THE ROLLING STONES have smashed US touring records - their 2005 BIGGER BANG circuit of North America is the most successful US concert tour of all time, according to concert website Pollstar.

The BROWN SUGAR band sold $162million (GBP94 million) worth of tickets and played 42 performances to 1.2 million fans.

The Stones broke their own US tour record from 1994, when they made $121 million (GBP70.1 million). They earned $3.6 million (GBP2 million) per night from tour gigs.

U2 are the second most successful touring act of 2005, making $138.9 million (GBP80.1 million) with 78 shows in the US and Canada.

The Irish band, fronted by BONO, were previously thought to be the highest earners - because the Stones promoters refused to release financial information before the entire US leg of their tour had come to a close.

Canadian singer CELINE DION is in third place, having made $81.3 million (GBP47.1 million) from 155 dates at Caesars Palace in Las Vegas.

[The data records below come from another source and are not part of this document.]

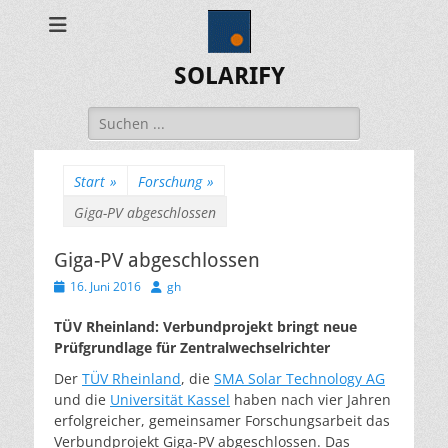
SOLARIFY
Suchen
nach:
Start
»
Forschung
»
Giga-PV abgeschlossen
Giga-PV abgeschlossen
Veröffentlicht
Autor
16. Juni 2016
gh
am
TÜV Rheinland: Verbundprojekt bringt neue
Prüfgrundlage für Zentralwechselrichter
Der
TÜV Rheinland
, die
SMA Solar Technology AG
und die
Universität Kassel
haben nach vier Jahren
erfolgreicher, gemeinsamer Forschungsarbeit das
Verbundprojekt Giga-PV abgeschlossen. Das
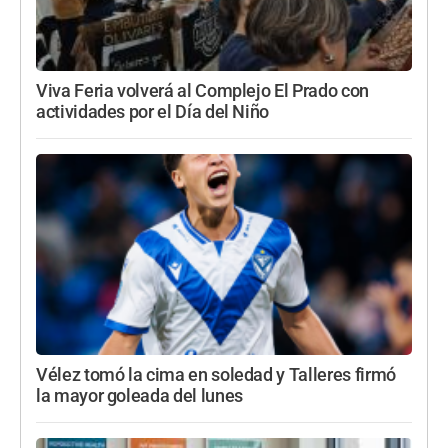
Viva Feria volverá al Complejo El Prado con
actividades por el Día del Niño
Vélez tomó la cima en soledad y Talleres firmó
la mayor goleada del lunes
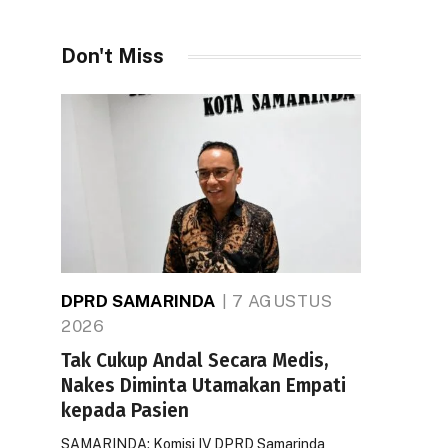
Don't Miss
DPRD SAMARINDA
7 AGUSTUS
2026
Tak Cukup Andal Secara Medis,
Nakes Diminta Utamakan Empati
kepada Pasien
SAMARINDA: Komisi IV DPRD Samarinda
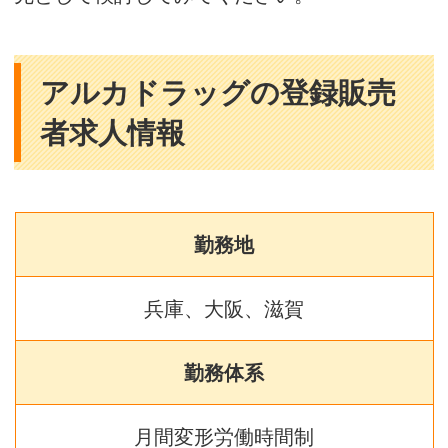
アルカドラッグの登録販売
者求人情報
勤務地
兵庫、大阪、滋賀
勤務体系
月間変形労働時間制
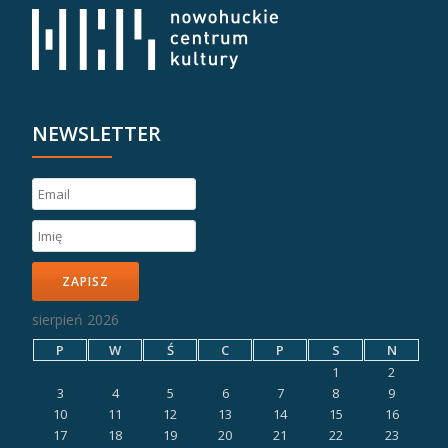
NEWSLETTER
ZAPISZ
sierpień 2026
P
W
Ś
C
P
S
N
1
2
3
4
5
6
7
8
9
10
11
12
13
14
15
16
17
18
19
20
21
22
23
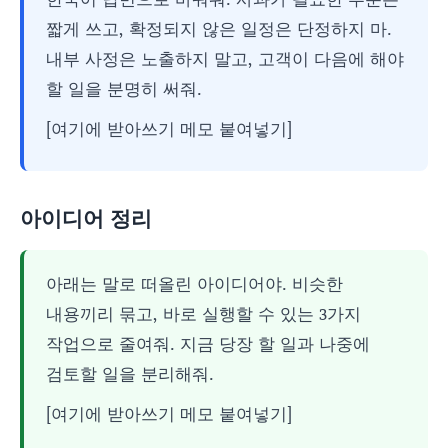
짧게 쓰고, 확정되지 않은 일정은 단정하지 마.
내부 사정은 노출하지 말고, 고객이 다음에 해야
할 일을 분명히 써줘.
[여기에 받아쓰기 메모 붙여넣기]
아이디어 정리
아래는 말로 떠올린 아이디어야. 비슷한
내용끼리 묶고, 바로 실행할 수 있는 3가지
작업으로 줄여줘. 지금 당장 할 일과 나중에
검토할 일을 분리해줘.
[여기에 받아쓰기 메모 붙여넣기]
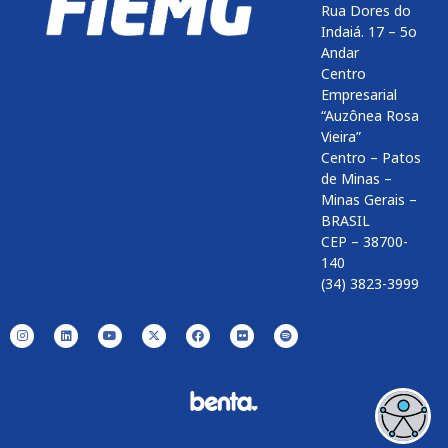
Rua Dores do
Indaiá. 17 – 5o
Andar
Centro
Empresarial
“Auzônea Rosa
Vieira”
Centro – Patos
de Minas –
Minas Gerais –
BRASIL
CEP – 38700-
140
(34) 3823-3999
Enviar
btn-02
btn-03
btn-04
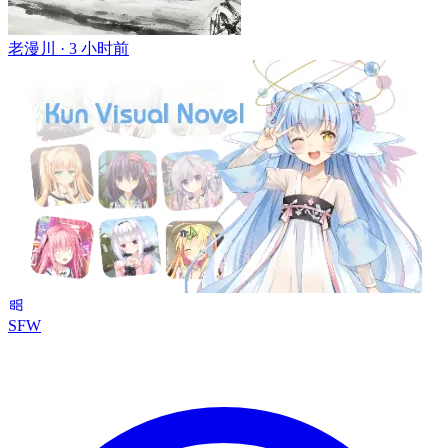
老漫川 ·
3 小时前
SFW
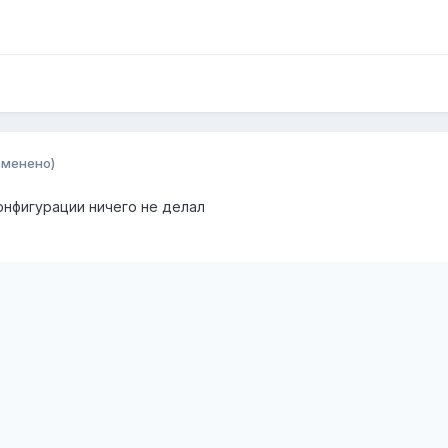
зменено)
онфигурации ничего не делал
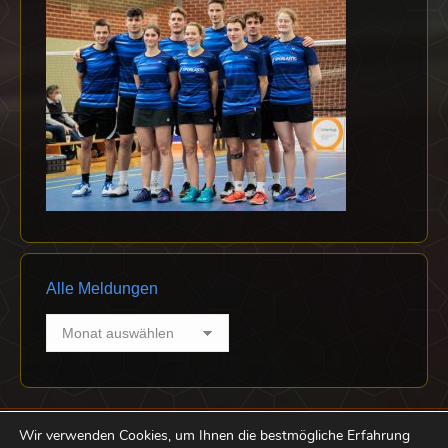
Alle Meldungen
Alle
Meldungen
Wir verwenden Cookies, um Ihnen die bestmögliche Erfahrung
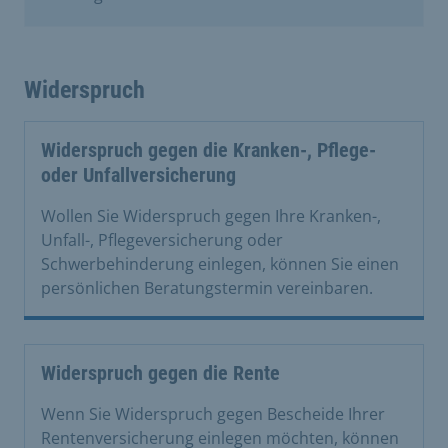
Widerspruch
Widerspruch gegen die Kranken-, Pflege-
oder Unfallversicherung
Wollen Sie Widerspruch gegen Ihre Kranken-,
Unfall-, Pflegeversicherung oder
Schwerbehinderung einlegen, können Sie einen
persönlichen Beratungstermin vereinbaren.
Widerspruch gegen die Rente
Wenn Sie Widerspruch gegen Bescheide Ihrer
Rentenversicherung einlegen möchten, können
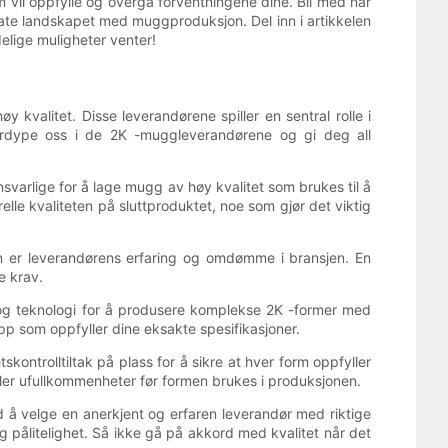
vil oppfylle og overgå forventningene dine. Bli med når
kate landskapet med muggproduksjon. Del inn i artikkelen
elige muligheter venter!
 kvalitet. Disse leverandørene spiller en sentral rolle i
 fordype oss i de 2K -muggleverandørene og gi deg all
svarlige for å lage mugg av høy kvalitet som brukes til å
elle kvaliteten på sluttproduktet, noe som gjør det viktig
en er leverandørens erfaring og omdømme i bransjen. En
e krav.
 og teknologi for å produsere komplekse 2K -former med
p som oppfyller dine eksakte spesifikasjoner.
kontrolltiltak på plass for å sikre at hver form oppfyller
eller ufullkommenheter før formen brukes i produksjonen.
ed å velge en anerkjent og erfaren leverandør med riktige
g pålitelighet. Så ikke gå på akkord med kvalitet når det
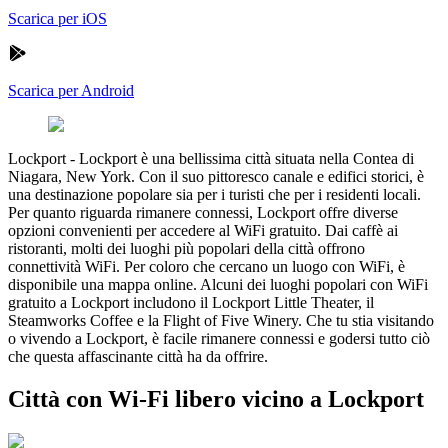
Scarica per iOS
Scarica per Android
Lockport
-
Lockport è una bellissima città situata nella Contea di
Niagara, New York. Con il suo pittoresco canale e edifici storici, è
una destinazione popolare sia per i turisti che per i residenti locali.
Per quanto riguarda rimanere connessi, Lockport offre diverse
opzioni convenienti per accedere al WiFi gratuito. Dai caffè ai
ristoranti, molti dei luoghi più popolari della città offrono
connettività WiFi. Per coloro che cercano un luogo con WiFi, è
disponibile una mappa online. Alcuni dei luoghi popolari con WiFi
gratuito a Lockport includono il Lockport Little Theater, il
Steamworks Coffee e la Flight of Five Winery. Che tu stia visitando
o vivendo a Lockport, è facile rimanere connessi e godersi tutto ciò
che questa affascinante città ha da offrire.
Città con Wi-Fi libero vicino a Lockport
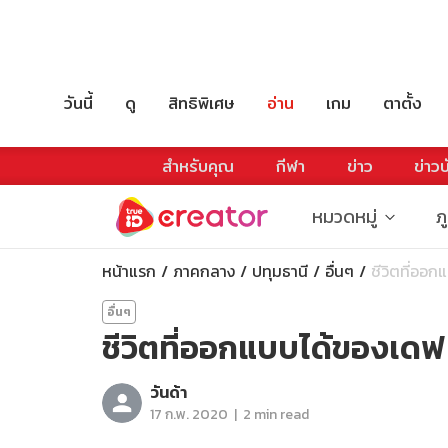
วันนี้
ดู
สิทธิพิเศษ
อ่าน
เกม
ตาตั้ง
สำหรับคุณ
กีฬา
ข่าว
ข่าวบ
หมวดหมู่
ภ
หน้าแรก
ภาคกลาง
ปทุมธานี
อื่นๆ
ชีวิตที่ออก
อื่นๆ
ชีวิตที่ออกแบบได้ของเดฟ
วันด้า
|
17 ก.พ. 2020
2 min read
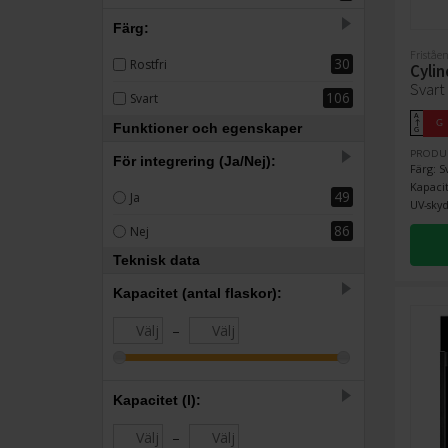
Färg:
Friståen
30
Rostfri
Cyli
Svart
106
Svart
A
G
↑
Funktioner och egenskaper
G
PRODU
För integrering (Ja/Nej):
Färg: S
Kapacit
49
Ja
UV-skyd
86
Nej
Teknisk data
Kapacitet (antal flaskor):
–
Kapacitet (l):
–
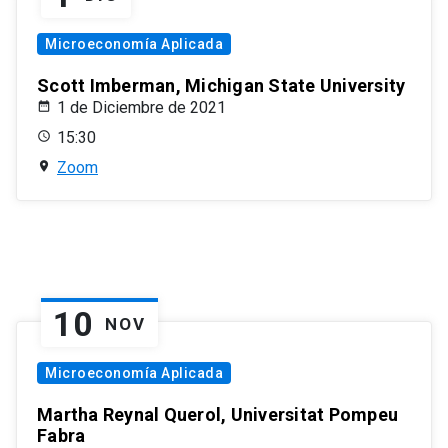
Microeconomía Aplicada
Scott Imberman, Michigan State University
1 de Diciembre de 2021
15:30
Zoom
10
NOV
Microeconomía Aplicada
Martha Reynal Querol, Universitat Pompeu
Fabra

Former BEATLE SIR PAUL McCARTNEY and THE EAGLES complete the top five, with ticket sales of $77.3 million (GBP44.8 million) and $76.8 million (GBP44.5 million) respectively.


----------



## claymud (Aug 21, 2005)

Seeing this tital I thought it was going to ask who do u think the best rockers are... but I would not put Celin dion in there. Now keep in mind I havn't seen many concerts and these would be concerts that would be cool to see, some of these bands arn't around today...

Neil Young,
Barenaked Ladies,
The Police,
Bryan Adams,
Tragicly Hip, 
Great Big Sea (Again)


----------



## Anachronism (Apr 22, 2004)

And here I thought this was going to be a discussion about Tenacious D  

~~Bill~~


----------



## Sinister (Apr 18, 2004)

Bill said:


> And here I thought this was going to be a discussion about Tenacious D
> 
> ~~Bill~~


Or *Spinal Tap.*


----------